Problem description →
Return the records that follow, matching each one exactly.

Stored data →
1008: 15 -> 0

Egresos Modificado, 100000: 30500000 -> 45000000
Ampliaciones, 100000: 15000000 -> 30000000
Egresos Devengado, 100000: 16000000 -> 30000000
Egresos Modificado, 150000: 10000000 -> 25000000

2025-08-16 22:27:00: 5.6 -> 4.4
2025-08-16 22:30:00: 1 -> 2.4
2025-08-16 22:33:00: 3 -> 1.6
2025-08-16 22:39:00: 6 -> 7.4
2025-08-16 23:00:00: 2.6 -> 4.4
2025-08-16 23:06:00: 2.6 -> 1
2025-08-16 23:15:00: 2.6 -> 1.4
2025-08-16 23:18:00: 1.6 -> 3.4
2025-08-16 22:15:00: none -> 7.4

Result of this task →
1008: 15 -> 0

Egresos Modificado, 100000: 30500000 -> 45000000
Ampliaciones, 100000: 15000000 -> 30000000
Egresos Devengado, 100000: 16000000 -> 30000000
Egresos Modificado, 150000: 10000000 -> 25000000

2025-08-16 22:27:00: 5.6 -> 4.4
2025-08-16 22:30:00: 1 -> 2.4
2025-08-16 22:33:00: 3 -> 1.6
2025-08-16 22:39:00: 6 -> 7.4
2025-08-16 23:00:00: 2.6 -> 4.4
2025-08-16 23:06:00: 2.6 -> 1
2025-08-16 23:15:00: 2.6 -> 1.4
2025-08-16 23:18:00: 1.6 -> 3.4
2025-08-16 22:15:00: none -> 7.4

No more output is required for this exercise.